1. Examine some Act I lines, especially Iago's, in which racially explicit language is used: for example

I,I,88 ff by Iago:

"...An old black ram / Is tupping your white ewe..."

I,i,110 by Iago:

"...You'll have / your daughter cover'd with a Barbary horse..."

I.i, 126 by Roderigo

"...To the gross clasps of a lascivious Moor..."

I,i,169 by Brabantio

"O treason of the blood..."

I,iii,98 by Brabantio

"To fall in love with what she feared to look on?"

Continue to trace these motifs through the play.
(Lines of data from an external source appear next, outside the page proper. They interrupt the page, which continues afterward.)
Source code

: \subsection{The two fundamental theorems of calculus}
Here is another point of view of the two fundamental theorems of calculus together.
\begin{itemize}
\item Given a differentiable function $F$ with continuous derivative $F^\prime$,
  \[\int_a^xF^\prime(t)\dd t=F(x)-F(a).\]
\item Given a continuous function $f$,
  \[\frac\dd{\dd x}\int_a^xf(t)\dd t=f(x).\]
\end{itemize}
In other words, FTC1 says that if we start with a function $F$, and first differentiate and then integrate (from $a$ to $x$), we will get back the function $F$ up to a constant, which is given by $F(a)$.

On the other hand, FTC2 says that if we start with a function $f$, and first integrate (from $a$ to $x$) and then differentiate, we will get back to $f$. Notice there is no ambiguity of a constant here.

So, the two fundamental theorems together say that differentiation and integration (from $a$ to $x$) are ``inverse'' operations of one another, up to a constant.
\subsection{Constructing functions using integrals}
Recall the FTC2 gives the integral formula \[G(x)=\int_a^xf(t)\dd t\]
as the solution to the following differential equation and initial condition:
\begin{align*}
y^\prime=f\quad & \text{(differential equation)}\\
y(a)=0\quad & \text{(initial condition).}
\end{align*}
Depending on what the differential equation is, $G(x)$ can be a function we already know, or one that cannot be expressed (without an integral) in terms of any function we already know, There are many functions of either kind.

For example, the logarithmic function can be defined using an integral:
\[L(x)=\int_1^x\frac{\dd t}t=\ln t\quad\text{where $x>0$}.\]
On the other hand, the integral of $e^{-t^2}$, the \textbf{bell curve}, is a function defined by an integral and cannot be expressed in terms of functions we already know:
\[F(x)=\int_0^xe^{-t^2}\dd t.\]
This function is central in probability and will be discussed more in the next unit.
Additionally, note very carefully:

Othello: This fellow's of exceeding honesty,
And knows all qualities, with a learned spirit,
Of human dealings. If I do prove her haggard,
Though that her jesses were my dear heartstrings,
I'ld whistle her off and let her down the wind
To prey at fortune. Haply, for I am black
And have not those soft parts of conversation
That chamberers have, or for I am declined
Into the vale of years- yet that's not much-
She's gone. I am abused, and my relief
Must be to loathe her. O curse of marriage,
That we can call these delicate creatures ours,
And not their appetites! I had rather be a toad,
And live upon the vapor of a dungeon,
Than keep a corner in the thing I love
For others' uses. Yet, 'tis the plague of great ones:
Prerogatived are they less than the base;
'Tis destiny unshunnable, like death.
Even then this forked plague is fated to us
When we do quicken.


BASED ON YOUR EXAMINATION OF THESE SOURCES, WHAT DO YOU CONCLUDE REGARDING OTHELLO AND RACE? CONSTRUCT AND DEFEND A HYPOTHESIS.